6.s953 Embodied Intelligence, Spring 2024

Assignment #5

Provide a short discussion of each of the assigned papers (listed under Course Materials). Below are questions to think about (you should discuss at least some of these but you don't have to address them all):

Dense Object Nets

This paper learns descriptors that map corresponding points to the same feature vector, and non-corresponding points to different feature vectors. They identify corresponding points (the "data association problem") via the training procedure in Secton 3.1, where they take multiple photos of an object on a table and get correspondence between the photos from an explicit 3D reconstruction. This procedure is quite expensive, as it requires a calibrated lab setup and robot arm. What might be some cheaper ways of solving the data association problem? How might an agent solve this problem in the wild?
Figure 2 shows false color images where similar colors represent similar descriptors. What are some desirable properties of the descriptors that are apparent in these visualizations. Do you notice any undesirable properties?
Section 5.3 discusses class-specific versus instance-specific descriptors. What are the relative advantages and disadvantages of these two kinds of descriptors?

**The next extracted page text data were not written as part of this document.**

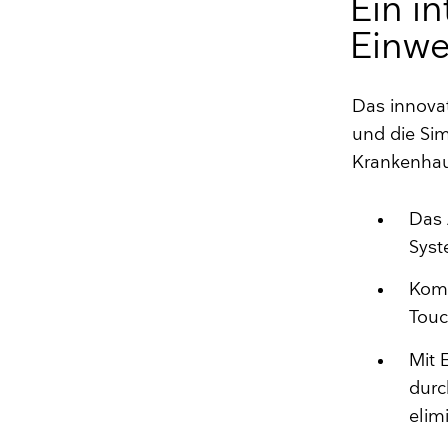
Ein in
Einwe
Das innova
und die Si
Krankenhaus
Das 
Syst
Komp
Tou
Mit 
durc
elim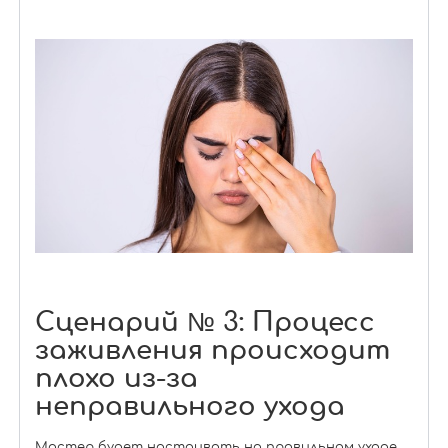
Сценарий № 3: Процесс
заживления происходит
плохо из-за
неправильного ухода
Мастер будет настаивать на правильном уходе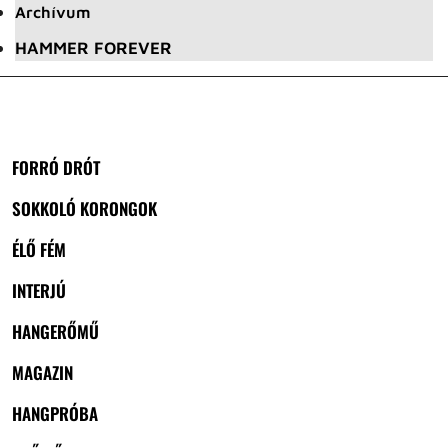
Archívum
HAMMER FOREVER
FORRÓ DRÓT
SOKKOLÓ KORONGOK
ÉLŐ FÉM
INTERJÚ
HANGERŐMŰ
MAGAZIN
HANGPRÓBA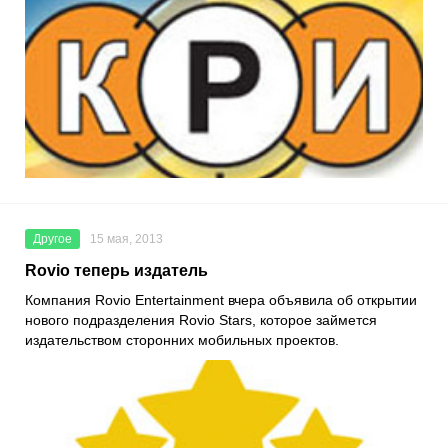
Другое
15 мая, 2013
Rovio теперь издатель
Компания Rovio Entertainment вчера объявила об открытии
нового подразделения Rovio Stars, которое займется
издательством сторонних мобильных проектов.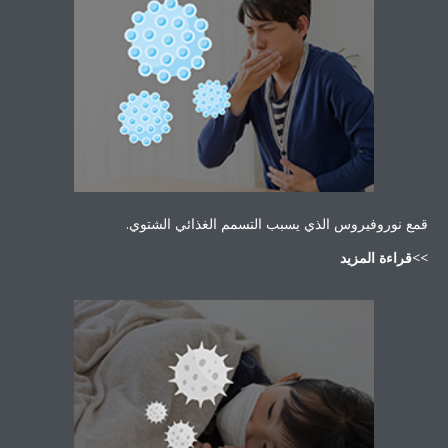
 نوروفيروس الذي يسبب التسمم الغذائي الشتوي.
راءة المزيد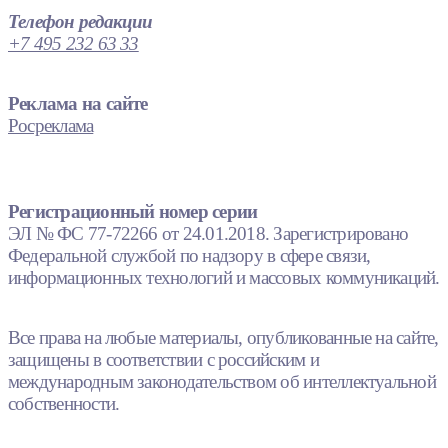
Телефон редакции
+7 495 232 63 33
Реклама на сайте
Росреклама
Регистрационный номер серии
ЭЛ № ФС 77-72266 от 24.01.2018. Зарегистрировано
Федеральной службой по надзору в сфере связи,
информационных технологий и массовых коммуникаций.
Все права на любые материалы, опубликованные на сайте,
защищены в соответствии с российским и
международным законодательством об интеллектуальной
собственности.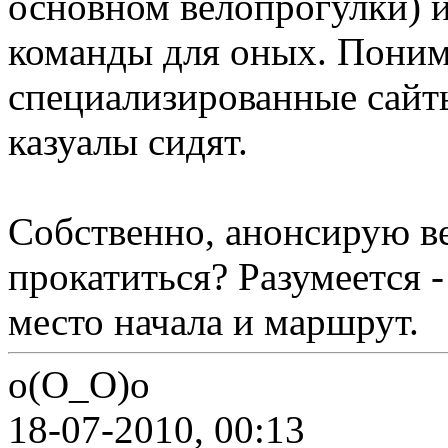
основном велопрогулки) и
команды для оных. Поним
специализированные сайт
казуалы сидят.
Собственно, анонсирую ве
прокатиться? Разумеется -
место начала и маршрут.
о(О_О)о
18-07-2010, 00:13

Reasoning About Physical Interactions with Object-Oriented Prediction and Planning

This paper argues for a factored, "object-oriented" representation of visual state. How does this factorization make prediction and planning easier? Think about the way goals are defined and the relationship to ideas in the papers we read on planning (e.g., "Planning As Heuristic Search"). What might be some other useful factored representations of visual scenes?
The paper argues against direct supervision of state (object attributes). Instead object representations emerge somewhat indirectly, in service of a visual prediction task. What are some advantages and disadvantages of this indirect approach over the alternatives presented in Figure 2.
Algorithm 1 presents a simple planning algorithm. Can you think of a goal tower configuration for which this planner would fail? How could the planner or representation be improved to handle your example?

F3RM: Distilled Feature Fields Enable Few-Shot Language-Guided Manipulation

This paper proposes to lift pretrained 2D features into a 3D representation, called a Distilled Feature Field, using volumetric rendering.

How does F3RM’s approach to obtaining descriptors fundamentally differ from that in Dense Object Nets? Which features do you expect to be more general-purpose and generalizable? Which might offer greater accuracy in the single-object case, such as for the caterpillar or Baymax toy?
The paper considers using few-shot imitation learning to predict single 6-DOF grasp or place poses. Can all tasks be represented with a single pose? Could we combine Diffusion Policy with feature fields to predict trajectories of poses? How could we condition on a feature field?
Why does F3RM need so many images of the scene (50 are used) in order to construct the feature field? How could we reduce this requirement?
What _is_ the right object representation for robotic perception? Does it differ if the task is, e.g., navigation rather than manipulation?

Upload a single PDF file through Stellar by Feb 27 at 1 pm.